KH Abdi Kurnia Djohan
Mantan Pengurus LDNU PBNU
Sebelum tahun 1998, Presiden Soeharto sering mengatakan bahwa dirinya tidak akan memegang jabatan Presiden seumur hidup. Di dalam berbagai forum, beliau sering mengatakan bahwa akan tiba suatu masa beliau akan lengser keprabon madeg ngamanditho (turun dari jabatan presiden dan fokus pada urusan agama). Ungkapan itu sering disampaikan sebelum wafatnya Ibu Negara Tien Soeharto pada tahun 1996.
Tapi kapan Presiden Soeharto lengser, banyak orang masih menerka-nerka. Pada tahun 1996, bersamaan dengan hari raya Kurban, Indonesia dikagetkan dengan kabar wafatnya Ibu Negara Tien Soeharto. Beliau diberitakan wafat karena serangan jantung. Namun anehnya, Istana dan Cendana tidak pernah merilis kabar bahwa Ibu Negara mengidap penyakit jantung akut yang mengharuskannya mengurangi banyak aktivitas.
Kematian Ibu Tien Soeharto menjadi pukulan tersendiri bagi Presiden Soeharto. Isu lengser keprabon kembali digaungkan. Dan sepertinya, Presiden Soeharto risih dengan gencarnya isu yang dihembuskan oleh lawan-lawan politiknya. Publik mengetahui bahwa Jend. LB. Moerdani dan kawan-kawan sudah lama berseberangan dengan Presiden Soeharto. Sehingga tidak diragukan lagi bahwa isu lengser itu dilempar oleh kubu LB Moerdani.
Sikap risih Presiden Soeharto itu ditunjukkan melalui arahannya di setiap forum. Beliau mengatakan agar masyarakat tetap tenang. Beliau menegaskan tidak akan membawa jabatan sampai mati. Untuk menegaskan komitmennya itu, Presiden Soeharto selalu mengulang narasi tentang perjalanan hidup manusia.
Presiden Soeharto berbeda dengan Presiden Soekarno di dalam menyikapi tekanan. Jika kita perhatikan tayangan video tahun 1965-1966, terlihat di situ bagaimana Presiden Soekarno memperlihatkan kegusarannya terhadap kritik dan hujatan yang dilempar mahasiswa kepadanya. Presiden Soekarno selalu membangun pledoi dengan retorika heroik atas sikap politiknya terhadap peristiwa Gestok (Gerakan Satu Oktober) dan tingginya inflasi yang berdampak pada resesi ekonomi. Tak jarang, Presiden Soekarno juga menunjuk langsung siapa pendukungnya dan siapa penentangnya yang dianggap sebagai antek-antek nekolim. Soekarno yang berlatar belakang sipil, menggunakan gaya militer ketika menghadapi tekanan.

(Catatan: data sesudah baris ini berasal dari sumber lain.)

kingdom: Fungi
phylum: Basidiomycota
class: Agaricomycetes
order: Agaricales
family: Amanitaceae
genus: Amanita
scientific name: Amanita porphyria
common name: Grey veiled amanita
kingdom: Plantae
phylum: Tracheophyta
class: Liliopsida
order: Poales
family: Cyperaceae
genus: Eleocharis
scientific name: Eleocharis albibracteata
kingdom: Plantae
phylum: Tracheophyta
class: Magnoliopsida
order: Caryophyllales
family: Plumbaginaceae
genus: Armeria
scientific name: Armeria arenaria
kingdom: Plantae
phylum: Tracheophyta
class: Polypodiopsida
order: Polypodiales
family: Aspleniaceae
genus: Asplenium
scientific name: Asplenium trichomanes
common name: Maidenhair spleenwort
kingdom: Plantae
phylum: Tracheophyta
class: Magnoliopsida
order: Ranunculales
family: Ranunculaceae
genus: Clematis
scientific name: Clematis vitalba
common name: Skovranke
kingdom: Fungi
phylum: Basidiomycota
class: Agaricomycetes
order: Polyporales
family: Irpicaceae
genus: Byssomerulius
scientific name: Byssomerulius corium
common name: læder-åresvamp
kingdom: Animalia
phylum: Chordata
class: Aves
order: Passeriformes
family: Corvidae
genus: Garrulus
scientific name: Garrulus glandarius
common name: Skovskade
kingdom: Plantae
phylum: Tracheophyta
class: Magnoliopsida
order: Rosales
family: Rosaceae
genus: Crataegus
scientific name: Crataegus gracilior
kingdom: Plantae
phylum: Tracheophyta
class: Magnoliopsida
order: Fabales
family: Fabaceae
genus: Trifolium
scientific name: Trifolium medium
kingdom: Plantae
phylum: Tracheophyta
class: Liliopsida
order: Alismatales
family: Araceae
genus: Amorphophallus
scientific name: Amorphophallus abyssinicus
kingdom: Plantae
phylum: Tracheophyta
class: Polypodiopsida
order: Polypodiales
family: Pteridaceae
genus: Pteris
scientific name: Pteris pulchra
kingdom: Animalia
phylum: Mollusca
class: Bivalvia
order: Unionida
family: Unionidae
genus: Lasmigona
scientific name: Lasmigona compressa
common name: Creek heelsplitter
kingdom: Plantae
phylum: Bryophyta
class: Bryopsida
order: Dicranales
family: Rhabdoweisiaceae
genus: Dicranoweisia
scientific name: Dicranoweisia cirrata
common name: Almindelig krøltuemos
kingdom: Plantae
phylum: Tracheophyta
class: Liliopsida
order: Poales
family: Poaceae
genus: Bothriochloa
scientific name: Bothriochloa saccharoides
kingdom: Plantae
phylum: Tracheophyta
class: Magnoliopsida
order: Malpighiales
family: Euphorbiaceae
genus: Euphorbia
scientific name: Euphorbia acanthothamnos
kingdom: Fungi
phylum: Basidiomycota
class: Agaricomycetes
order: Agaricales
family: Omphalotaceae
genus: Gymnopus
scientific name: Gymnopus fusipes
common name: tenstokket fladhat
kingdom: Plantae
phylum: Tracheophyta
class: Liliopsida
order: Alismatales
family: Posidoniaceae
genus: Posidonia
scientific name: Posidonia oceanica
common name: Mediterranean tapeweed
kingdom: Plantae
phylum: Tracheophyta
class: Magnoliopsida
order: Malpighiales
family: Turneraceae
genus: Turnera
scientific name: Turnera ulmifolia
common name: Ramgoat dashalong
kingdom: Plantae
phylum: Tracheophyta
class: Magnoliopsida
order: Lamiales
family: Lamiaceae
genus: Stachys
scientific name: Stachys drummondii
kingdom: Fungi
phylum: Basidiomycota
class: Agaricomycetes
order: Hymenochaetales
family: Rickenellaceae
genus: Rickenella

Ini berbanding terbalik dengan Presiden Soeharto. Walaupun berpangkat jenderal bintang lima, Presiden Soeharto justru menghadapi tekanan itu dengan menggunakan gaya raja jawa. Bisa dikatakan bahwa Presiden Soeharto adalah tipikal politisi ulung yang sulit dibaca arah manuvernya. Di tengah tekanan agar tidak lagi mencalonkan diri pada tahun1997, Presiden Soeharto malah mengajak masyarakat untuk bersiap menghadapi era persaingan global pada tahun 2020. Menurut Soeharto, persoalan ekonomi bangsa ke depan lebih penting daripada mempersoalkan kepemimpinan nasional yang sudah berlangsung 32 tahun. Presiden Soeharto bahkan melempar pertanyaan apa benar jika dia tidak lagi memimpin Indonesia akan lebih baik.